> **WHAT YOU SHOULD DO**
Return every row below verbatim, keeping the original order.
· · · · · · ·
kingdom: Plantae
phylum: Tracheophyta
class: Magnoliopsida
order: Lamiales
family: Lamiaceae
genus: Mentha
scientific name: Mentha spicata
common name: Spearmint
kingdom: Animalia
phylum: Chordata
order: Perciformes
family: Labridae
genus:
· · · · · · ·
> **COMPLETE RESPONSE**
kingdom: Plantae
phylum: Tracheophyta
class: Magnoliopsida
order: Lamiales
family: Lamiaceae
genus: Mentha
scientific name: Mentha spicata
common name: Spearmint
kingdom: Animalia
phylum: Chordata
order: Perciformes
family: Labridae
genus:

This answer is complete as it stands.